19.「必然性とは、選択の余地がないこと、無関心であるということである。だが、必然性は共存の原理である。そして根源的には、わたしたちにとっての思考の正義とは、実際に存在するすべての人間、すべての事物と自分との共存を受け入れることである。」(182)
 死すべき存在としての人間ということが言われているように思う。死は人間にとって必然であり、選択の余地がない。また死からすれば、人間にたいして無関心である。この死が「共存の原理」である。(覚書3を参照のこと)

20.「わたしたちはまことに不完全な存在であり、暴力によって切断されている。

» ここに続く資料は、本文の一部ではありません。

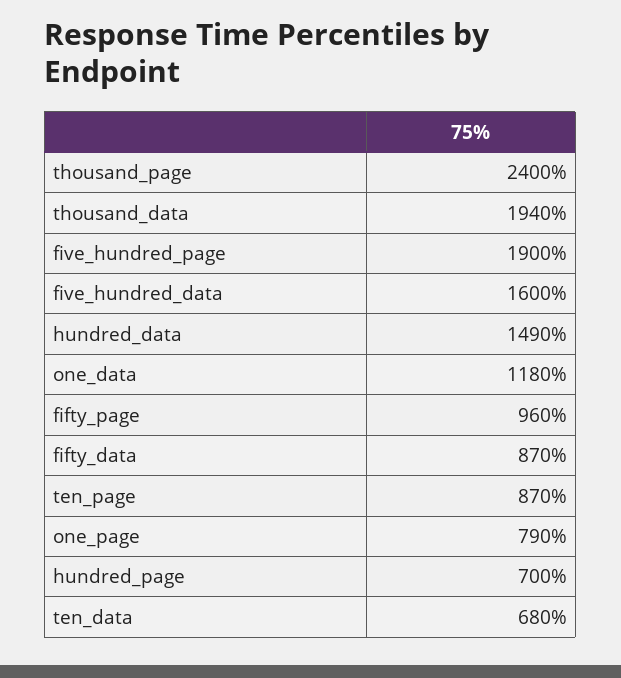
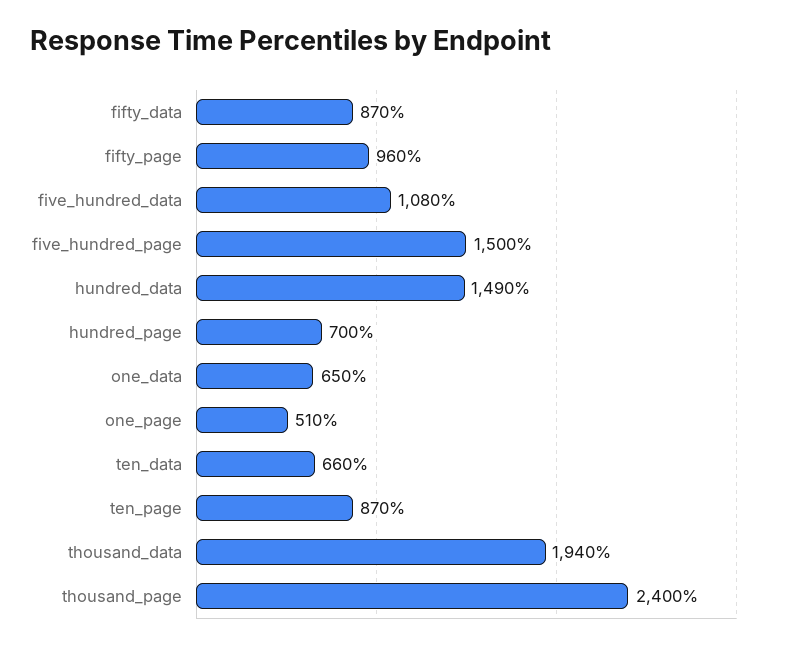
five_hundred_page: 1900 -> 1500
five_hundred_data: 1600 -> 1080
one_data: 1180 -> 650
one_page: 790 -> 510
ten_data: 680 -> 660

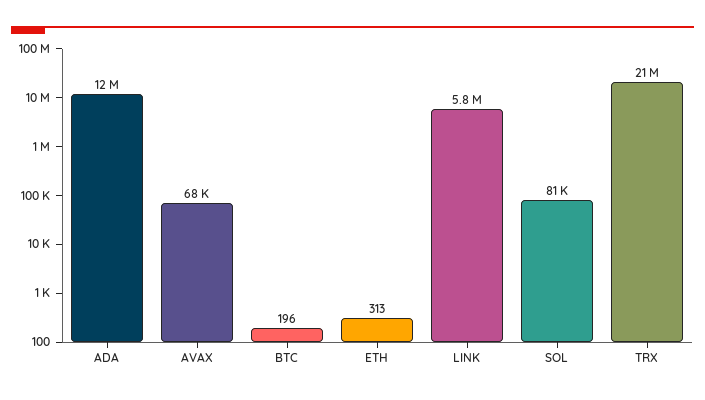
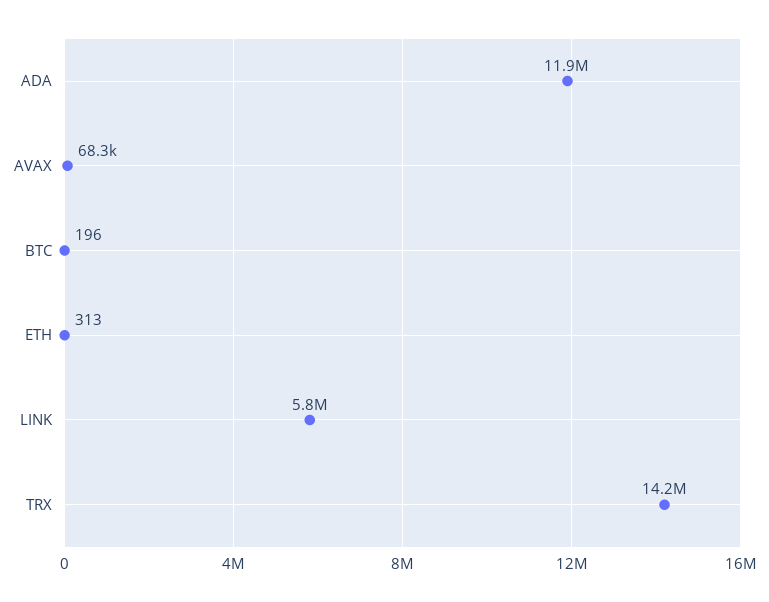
SOL: 81000 -> none
TRX: 21000000 -> 14200000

切断された断片は永遠にその片割れを渇望している。……この片割れはわたしたちに類似のものではありえない。この片割れは善であり、神である。……神への愛はわたしたちのうちにある。それはわたしたちの存在の基盤そのものである。もしわたしたちが神以外の者を愛するならば、それは誤りであり、人違いをしたのである。」(80)
 ヴェイユの使う「神」という言葉は、いつもぼくたちに違和感を抱かせると同時に、どこか「間に合わせ」という感じを与える。もっと別の言葉を使いたかったのではないか。『アガメムノン』についてヴェイユはつぎのように書いている。
「ゼウスの固有名は知られていない。……名づけることで偽りの神に到達しえても、真の神には到達しえない」(22)
 ヴェイユの使っている「神」という言葉も、このようなものだったのではないか。彼女が「神」という言葉で触れようとしているのは、「神」という言葉によっては到達しえないものではないだろうか。

21.「数学は、感覚的な諸事物と神の諸真理の映し(イマージュ)を統括する必然性の総体を包み込んでいる。……ギリシア人は数学のうちに啓示を見る権利を有していたのである。今日わたしたちはもはやこのことを把握しえない。なぜなら、絶対的に確実なものは神の事柄にのみ適っているのだ、という考えを失ってしまったからである。わたしたちは物質的な事柄に対してのみ確実性を求めている。」(151)
「神の慈悲は数学を単なる技術に貶めはしない。」(152)
 信仰と切り離された科学は物質的な事柄にたいしてのみ確実性を求める。そこで得られる確実性の言葉は虚偽なのだ、と言っているように読める。
 その一方で、ギリシアの哲学者たちにたいするヴェイユの絶対的な信頼は、いまとなってはナイーブ過ぎる気がする。ギリシア、キリスト教、西欧の思考のなかに、たとえば原子力を否定しうる要素は何もないと思う。その意味で、ピタゴラスから原子力までは一直線だったのではないか。
 ウェイユは人間と自然を媒介するものとして数をとらえている。そこには神の摂理が働いている。数を扱うことも、数学を手段として自然と触れることも、神の摂理を読み解いていくにつながる。それは愛の働きとしての美と密接にかかわっている。そのかぎりにおいて、人間と自然は調和的である。人間は自然から離反していない。こうした無邪気な自然観、自然への人間中心的な介入が、現在の科学文明を生み出したのではないだろうか。
 人間の理性(ヴェイユの言い方をすれば「一人称の思考」)が行き詰まっていることは明らかだ。この行き詰まりをヴェイユは信仰によって、神への筋道をつけることによって打開しようとしている。たしかにキリスト教(カトリック)は、ヒューマニズムや社会主義にたいする根本的な批判としてラディカルな側面をもっている。それは神との関係において成り立つキリスト教信仰が、人間のあるがままの在り方を、けっして直接的には肯定しないからである。自己の幸福の追求ということにたいしても、キリスト教はときに否定的な立場をとる。
 キリスト教が人間にたいして、いまだに鋭い批評性をもっていることは確かだ。その一方で、人間の歴史において、信仰から理性へという道筋は必然だった。つまり逆戻りはできない。理性が根づいた世界で、信仰が再び力をもつことはありえない。それは人間が自然へ戻れないのと同じだ。力を行使する者としての人間が行き着いたのが原子力である。自然への回帰(エコロジーや自然との共生)によって、この力を無効化することはできないだろう。人間の理性を信仰の状態に戻すことができないように。
 理性の先にあるものを目指さなければならない。それは「一人称の思考」をより強度に、徹底的に推し進めることで、見えてくるのかもしれない。